Rudolf Kassner commented famously, "Rilke was poet and personality even when simply washing his hands."

Paul Valéry called him "a man who more than anyone else possessed all the wonderful anguish and secrets of the spirit."

And Lou Andreas-Salomé, who enjoyed a greater, longer intimacy with Rilke than anybody, said: "Deep in the heart of anyone who saw it happen, a realization remains of how little could be done to alleviate Rainer's final loneliness, which his hand blocked from vision for a moment only, on the mountain's peak, shielding him from the abyss into which he sprang. Those who saw it happen could only let it happen. Powerless and reverent."* And in another place, Lou wrote: "Were this loner, who was isolated in death, still with us, I believe he would feel most immediately at home in the deepest anonymity of his work's effects."†

Rilke's "necessarily somewhat fictional character" and his poetic work existed in a powerful symbiosis. He could not produce art except within the personal cosmogony he'd created—and that cosmogony itself could not endure without the body of work to express it and sustain it. In this sense, Rilke did no "pretending" or "performing" that might enable a biographer to sever the man from the work. Is he who devotes every waking hour to pretending really a pretender? Sometimes, perhaps, authenticity is more than a matrix of involuntary attributes; sometimes it's produced by a matter of pure will. Rilke's ghost continues to demand that his life be studied in whole—man and work as one.

☆ ☆ ☆ ☆

*BRIEF A*:
Quote the passage about Rilke in full, word for word.

Extracted records

☆ ☆ ☆ ☆

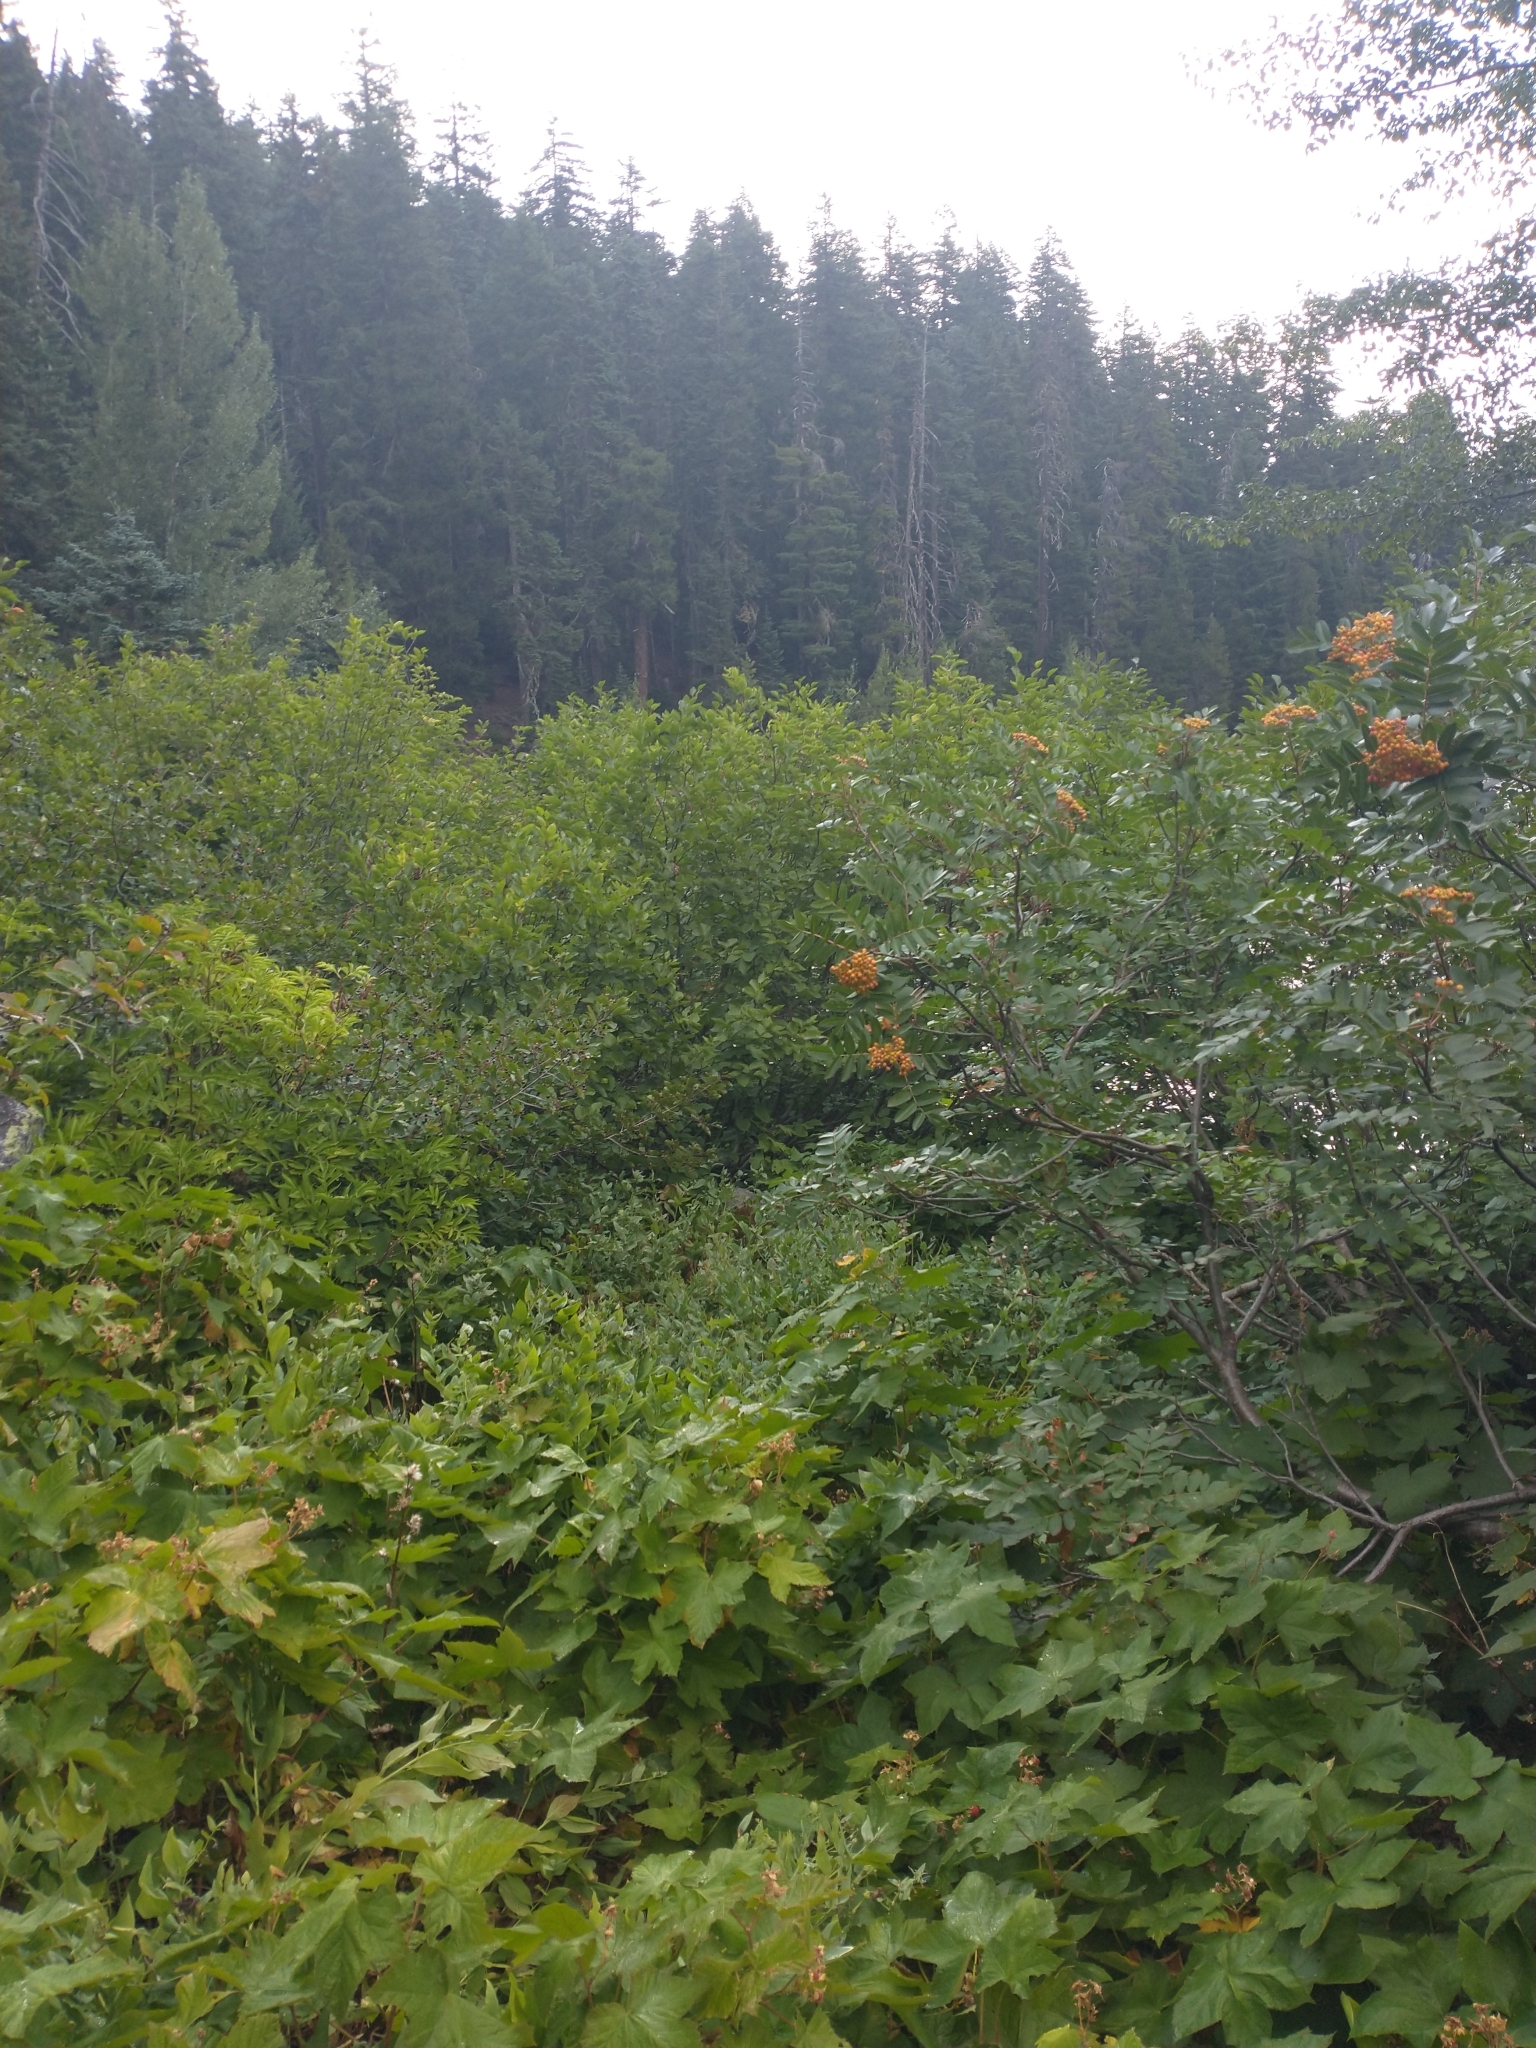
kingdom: Plantae
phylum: Tracheophyta
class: Magnoliopsida
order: Rosales
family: Rosaceae
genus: Sorbus
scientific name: Sorbus sitchensis
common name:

☆ ☆ ☆ ☆

*BRIEF B*:
In the entries of classification data, replace "common name" with "vernacular name" and write out every line again with nothing else altered. Omit the pictures from your answer.

*SOLUTION A*:
Rudolf Kassner commented famously, "Rilke was poet and personality even when simply washing his hands."

Paul Valéry called him "a man who more than anyone else possessed all the wonderful anguish and secrets of the spirit."

And Lou Andreas-Salomé, who enjoyed a greater, longer intimacy with Rilke than anybody, said: "Deep in the heart of anyone who saw it happen, a realization remains of how little could be done to alleviate Rainer's final loneliness, which his hand blocked from vision for a moment only, on the mountain's peak, shielding him from the abyss into which he sprang. Those who saw it happen could only let it happen. Powerless and reverent."* And in another place, Lou wrote: "Were this loner, who was isolated in death, still with us, I believe he would feel most immediately at home in the deepest anonymity of his work's effects."†

Rilke's "necessarily somewhat fictional character" and his poetic work existed in a powerful symbiosis. He could not produce art except within the personal cosmogony he'd created—and that cosmogony itself could not endure without the body of work to express it and sustain it. In this sense, Rilke did no "pretending" or "performing" that might enable a biographer to sever the man from the work. Is he who devotes every waking hour to pretending really a pretender? Sometimes, perhaps, authenticity is more than a matrix of involuntary attributes; sometimes it's produced by a matter of pure will. Rilke's ghost continues to demand that his life be studied in whole—man and work as one.

*SOLUTION B*:
kingdom: Plantae
phylum: Tracheophyta
class: Magnoliopsida
order: Rosales
family: Rosaceae
genus: Sorbus
scientific name: Sorbus sitchensis
vernacular name:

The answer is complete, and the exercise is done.